■ WHAT IS EXPECTED
Copy each entry precisely as written, and do not carry over the pictures.

(Records from a data collection)

* * *

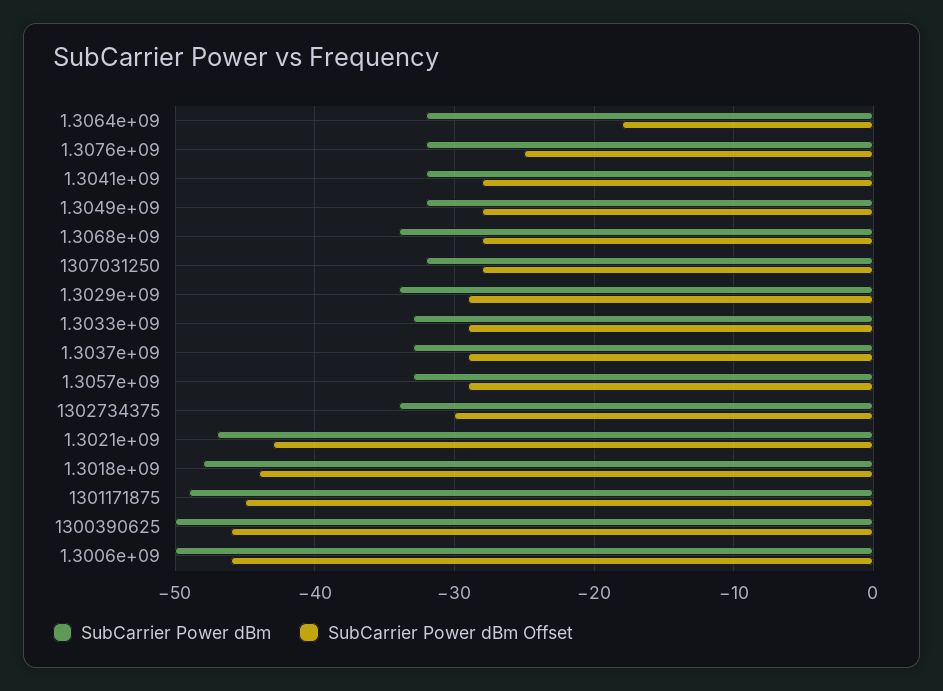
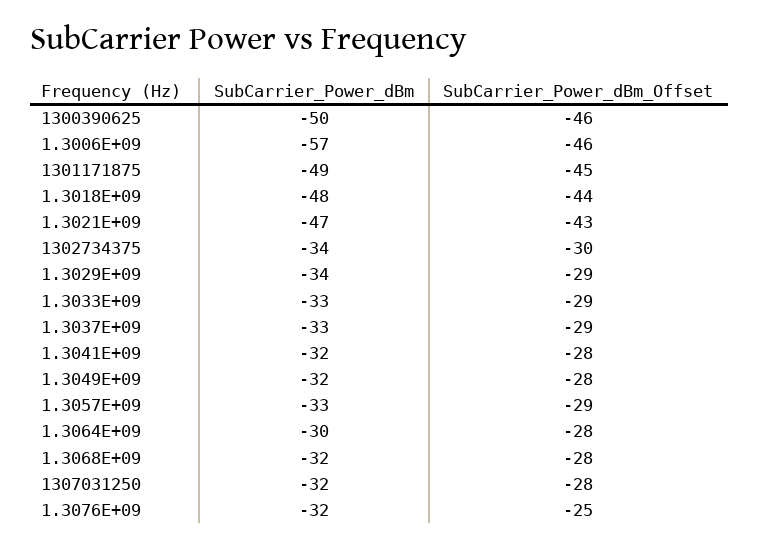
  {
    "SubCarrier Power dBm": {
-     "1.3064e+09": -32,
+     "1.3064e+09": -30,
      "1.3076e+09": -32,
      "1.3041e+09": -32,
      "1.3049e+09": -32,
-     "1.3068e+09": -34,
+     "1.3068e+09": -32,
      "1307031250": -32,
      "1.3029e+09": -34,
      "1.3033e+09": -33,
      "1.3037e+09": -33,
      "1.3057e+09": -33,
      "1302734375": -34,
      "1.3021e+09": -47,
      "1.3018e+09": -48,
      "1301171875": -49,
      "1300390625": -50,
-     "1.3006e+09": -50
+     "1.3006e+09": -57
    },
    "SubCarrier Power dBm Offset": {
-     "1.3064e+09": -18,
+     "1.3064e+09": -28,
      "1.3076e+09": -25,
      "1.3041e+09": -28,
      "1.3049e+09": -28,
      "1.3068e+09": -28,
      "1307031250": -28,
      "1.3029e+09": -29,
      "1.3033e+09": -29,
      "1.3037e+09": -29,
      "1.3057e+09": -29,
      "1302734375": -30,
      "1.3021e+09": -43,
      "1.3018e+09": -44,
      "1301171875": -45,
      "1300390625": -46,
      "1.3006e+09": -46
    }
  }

* * *

■ RESPONSE TO THIS TASK
  {
    "SubCarrier Power dBm": {
-     "1.3064e+09": -32,
+     "1.3064e+09": -30,
      "1.3076e+09": -32,
      "1.3041e+09": -32,
      "1.3049e+09": -32,
-     "1.3068e+09": -34,
+     "1.3068e+09": -32,
      "1307031250": -32,
      "1.3029e+09": -34,
      "1.3033e+09": -33,
      "1.3037e+09": -33,
      "1.3057e+09": -33,
      "1302734375": -34,
      "1.3021e+09": -47,
      "1.3018e+09": -48,
      "1301171875": -49,
      "1300390625": -50,
-     "1.3006e+09": -50
+     "1.3006e+09": -57
    },
    "SubCarrier Power dBm Offset": {
-     "1.3064e+09": -18,
+     "1.3064e+09": -28,
      "1.3076e+09": -25,
      "1.3041e+09": -28,
      "1.3049e+09": -28,
      "1.3068e+09": -28,
      "1307031250": -28,
      "1.3029e+09": -29,
      "1.3033e+09": -29,
      "1.3037e+09": -29,
      "1.3057e+09": -29,
      "1302734375": -30,
      "1.3021e+09": -43,
      "1.3018e+09": -44,
      "1301171875": -45,
      "1300390625": -46,
      "1.3006e+09": -46
    }
  }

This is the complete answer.